I've been waffling over manuscript #8--that actually split into #8 and #10 a couple months back  (#9 being something else entirely). I have a title and possibility for submission if I finish it by the end of November, but there is one section I am still working the kinks out of and feels untethered. Art-wise, there is a lot of general tasks that are happening (things to be scanned and photographed and added to the shop), and even more that need to happen, but creatively,  outside of some cover designs, I've barely touched a paint brush or a glue stick in weeks.  This week, however,  is our first Read Talk Make session for Book to Art club, and I'm hoping to work some more on my paper theater pieces inspired by Grimm tales.

Next week, I'll be spending a couple days in Rockford and then we are getting closer and closer to the holidays and the semester's end.
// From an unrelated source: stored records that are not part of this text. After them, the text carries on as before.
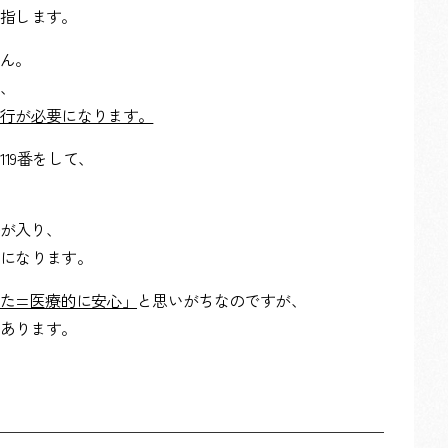
指します。
ん。
、
行が必要になります。
19番をして、
が入り、
になります。
た=医療的に安心」
と思いがちなのですが、
あります。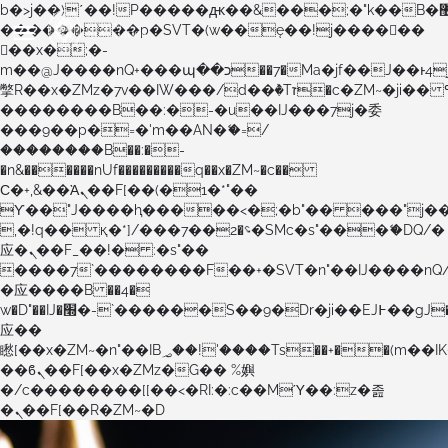
b�>j��)΄��!P�����ԫ��&���;�"k��B�޶�}
��������p�SVT�(w��ę��!j������
��x�;�-
m��@J����nQ+���պ��כ��7�Ma�jf��J��ͱ4j���Ѳ�
撆R��x�ZMz�7v��IW���/d��ٞ�Тז�c�ZM~�ji�� ߒ��sQz�����Ԡ��DW��3�De�n"��M�+/
��������B��:�-�u��IJ���7j�委
���9��p�=�'m��AN�ޭ�=/
��������B��:�-
�n&������nUf���������q��x�ZM~�
c��
Ϲ�+,&��Ὰܢ��F[��(�1�*"��
ϒ��"J����ԧ�����<�;�b"�� ���"j�����ܢ��F
,�!q�� қ�*]/���؝�2��7�SMc�s"���ޭ�DQ/�
应�ܢ��F_��!� :�s"��
����7`��������F��+�SVT�n"��IJ����nQ
�应����B ��4�
w�D"��IJ�׭�-`������S��9�Dr�ji��EJ߅��gJ�
应��
矁[��x�ZM~�n"��IB؃��!'����Тѕ��+��(m��IK�ʭ�/|
��ϐܢ��F[��x�ZMz�G�� %嬩
�/c��������[[��<�RI:�:c��MΎ��:z�졾
�ܢ��F[��R�ZM~�D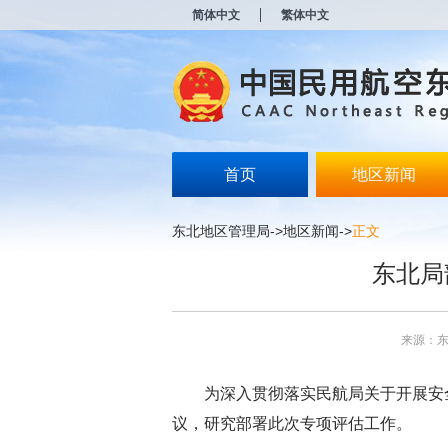
新
简体中文
繁体中文
窗
口
打
开
无
障
碍
说
明
首页
地区新闻
页
面,
按
东北地区管理局
->
地区新闻
->
正文
Alt
加
东北局
波
浪
键
打
来源：
开
导
盲
为深入贯彻落实民航局关于开展安
模
式
议，研究部署此次专项评估工作。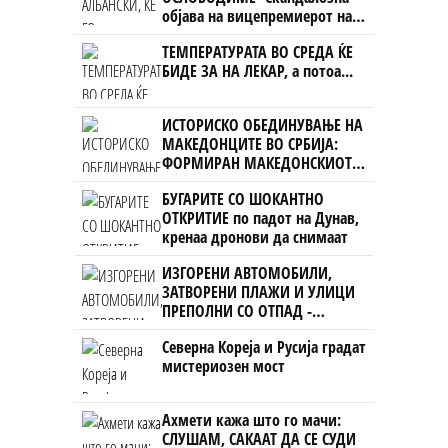
објава на вицепремиерот на
Црна Гора
ТЕМПЕРАТУРАТА ВО СРЕДА ЌЕ
БИДЕ ЗА НА ЛЕКАР, а потоа...
ИСТОРИСКО ОБЕДИНУВАЊЕ НА
МАКЕДОНЦИТЕ ВО СРБИЈА:
ФОРМИРАН МАКЕДОНСКИОТ
НАЦИОНАЛЕН СОЈУЗ
БУГАРИТЕ СО ШОКАНТНО
ОТКРИТИЕ по падот на Дунав,
кренаа дронови да снимаат
ИЗГОРЕНИ АВТОМОБИЛИ,
ЗАТВОРЕНИ ПЛАЖИ И УЛИЦИ
ПРЕПОЛНИ СО ОТПАД -
Фнидек во хаос по
Северна Кореја и Русија градат
мигрантскиот бран кон Сеута
мистериозен мост
Ахмети кажа што го мачи:
СЛУШАМ, САКААТ ДА СЕ СУДИ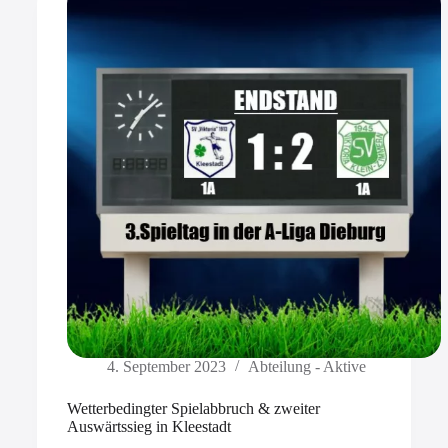
4. September 2023
Abteilung - Aktive
Wetterbedingter Spielabbruch & zweiter
Auswärtssieg in Kleestadt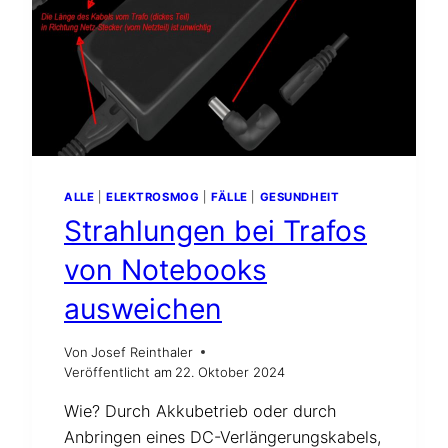
ALLE
|
ELEKTROSMOG
|
FÄLLE
|
GESUNDHEIT
Strahlungen bei Trafos
von Notebooks
ausweichen
Von
Josef Reinthaler
Veröffentlicht am
22. Oktober 2024
Wie? Durch Akkubetrieb oder durch
Anbringen eines DC-Verlängerungskabels,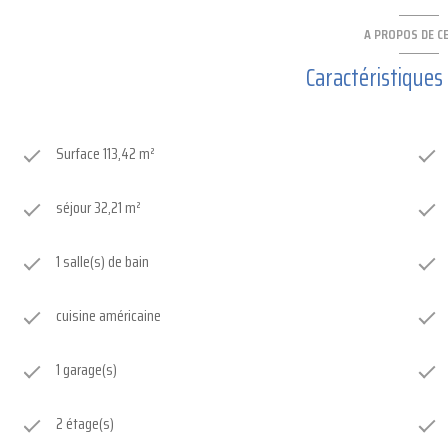
A PROPOS DE CE
Caractéristiques
Surface 113,42 m²
séjour 32,21 m²
1 salle(s) de bain
cuisine américaine
1 garage(s)
2 étage(s)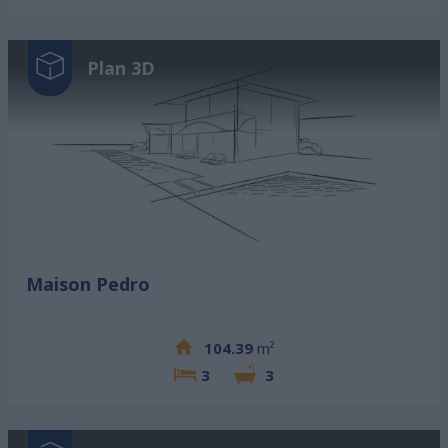
Plan 3D
Maison Pedro
104.39
m²
3
3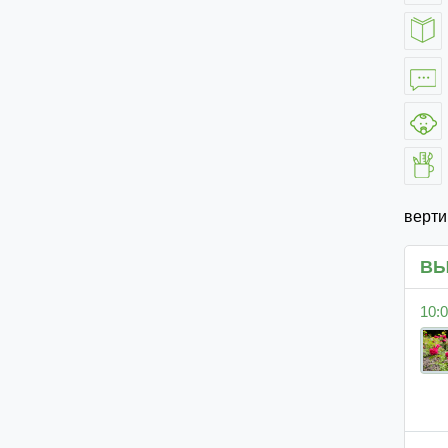
верт
ВЫ
10:0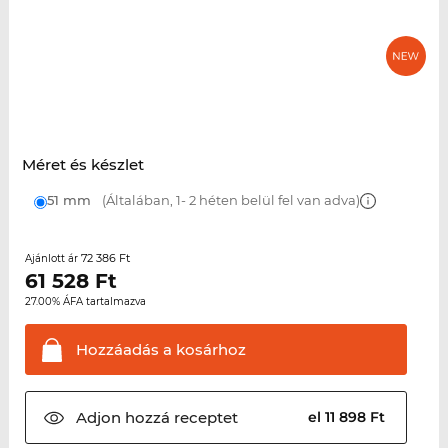
Méret és készlet
51 mm
(Általában, 1- 2 héten belül fel van adva)
72 386 Ft
Ajánlott ár
61 528
Ft
27.00% ÁFA tartalmazva
Hozzáadás a
kosárhoz
Adjon hozzá
receptet
el 11 898 Ft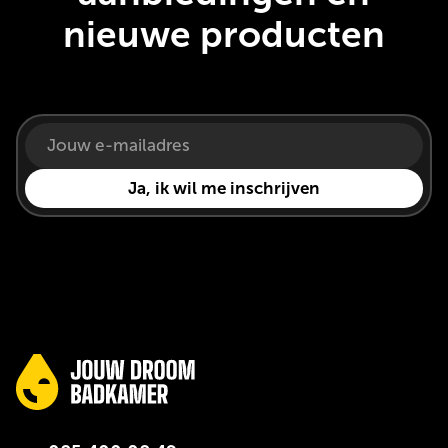
nieuwe producten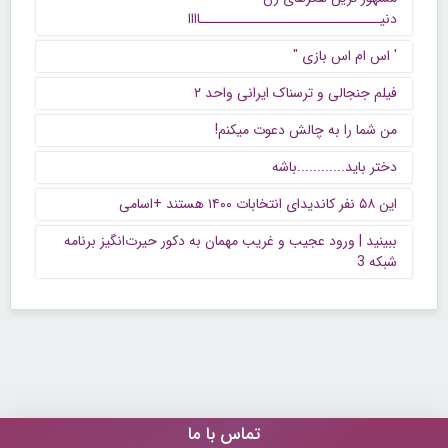
دنیــــــــــــــــــــــــــــــاااا
' اس ام اس بازی "
فیلم جنجالی و ترسناک ایرانی واحد ۲
من شما را به چالش دعوت میکنم!
دختر باید............باشه
این ۵۸ نفر کاندیدای انتخابات ۱۴۰۰ هستند +اسامی
ببینید | ورود عجیب و غریب مهمان به دکور حیرت‌انگیز برنامه
شبکه 3
تماس با ما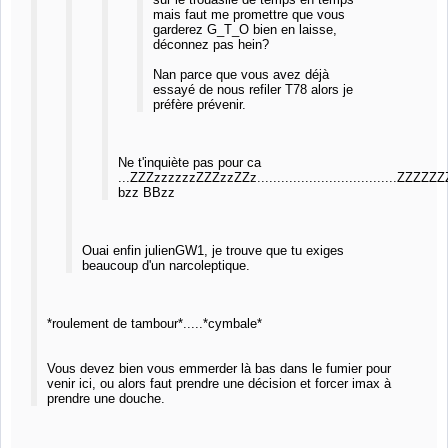
mais faut me promettre que vous
garderez G_T_O bien en laisse,
déconnez pas hein?
Nan parce que vous avez déjà
essayé de nous refiler T78 alors je
préfère prévenir.
Ne t'inquiète pas pour ca
...ZZZzzzzzzZZZzzZZz...................................Z
bzz BBzz
Ouai enfin julienGW1, je trouve que tu exiges
beaucoup d'un narcoleptique.
*roulement de tambour*.....*cymbale*
Vous devez bien vous emmerder là bas dans le fumier pour
venir ici, ou alors faut prendre une décision et forcer imax à
prendre une douche.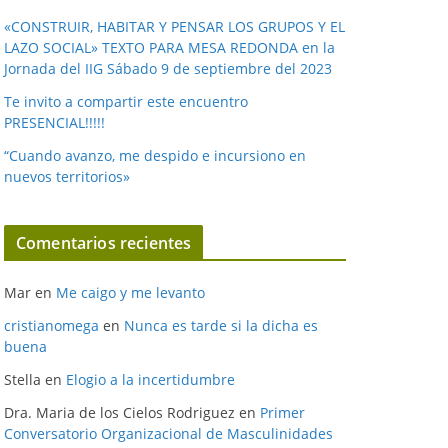
«CONSTRUIR, HABITAR Y PENSAR LOS GRUPOS Y EL
LAZO SOCIAL» TEXTO PARA MESA REDONDA en la
Jornada del IIG Sábado 9 de septiembre del 2023
Te invito a compartir este encuentro
PRESENCIAL!!!!!
“Cuando avanzo, me despido e incursiono en
nuevos territorios»
Comentarios recientes
Mar
en
Me caigo y me levanto
cristianomega
en
Nunca es tarde si la dicha es
buena
Stella
en
Elogio a la incertidumbre
Dra. Maria de los Cielos Rodriguez
en
Primer
Conversatorio Organizacional de Masculinidades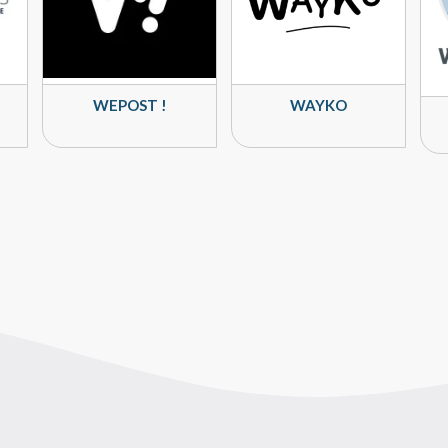
WEPOST !
WAYKO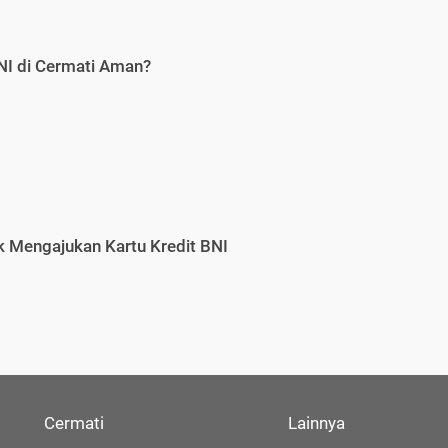
NI di Cermati Aman?
 Mengajukan Kartu Kredit BNI
Cermati
Lainnya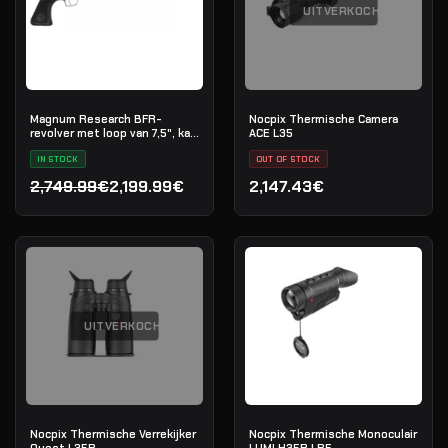
UITVERKOCHT
Magnum Research BFR-
Nocpix Thermische Camera
revolver met loop van 7,5", kal.
ACE L35
.45-70 Government
IN STOCK
OUT OF STOCK
2,749.99€
2,199.99€
2,147.43€
Oorspronkelijke prijs was: 2,749.99€.
Huidige prijs is: 2,199.99€.
UITVERKOCHT
Nocpix Thermische Verrekijker
Nocpix Thermische Monoculair
Quest L35R
LUMI H35R LRF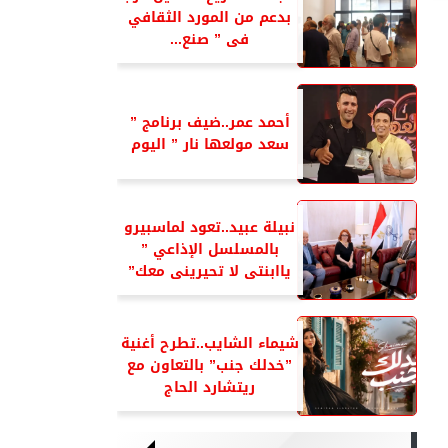
بدعم من المورد الثقافي
فى ” صنع...
أحمد عمر..ضيف برنامج ”
سعد مولعها نار ” اليوم
نبيلة عبيد..تعود لماسبيرو
بالمسلسل الإذاعي ”
ياابنتى لا تحيرينى معك”
شيماء الشايب..تطرح أغنية
”خدلك جنب” بالتعاون مع
ريتشارد الحاج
My mom is holding in there, and will be spared more surgeries by the sound of it, but she's by no means really better and at this point they are mostly working toward getting her pain-free and healing a bit faster than she has to this point. I worry most at her lack of appetite and a certain despondency and we're thinking she might also benefit from some psychiatric treatment,even though her vitals are all sound and good.  With the injury itself, the earlier heart attack, , and all the losses that piled up and multiplied over the summer, culminating in the delerium and foot surgery, I'm not sure how to make things better or what happens next. She's home for now with visiting nurses and therapists and such.  And my Dad seems to have general caring for her on lock, but she doesn't seem to be improving and may be backsliding again. Part of me wonders at the benefits of being in a new place--not the house, which is sort of isolating and suffocating and tainted with loss, history and static.

I get unusually panicky in the off moments when I'm not  forced to focus on other things--bus rides, waiting for elevators, when I crawl into bed and my mind gets a few quiet moments to process. I've started reading more fiction again--not just poetry, but  semi-trashy YA dystopian novels-- the kind of books that suck you into their world so completely you kind of forget who and where you are when you look up. All of which fends off other, less constructive impulses I've been plagued with that I won't go into. The alternative is the endless loop of worry and doubt, which doesn't exactly bode well in this season of all seasons, when with the time change, dark falls even earlier and I get that special, winter kind of crazy.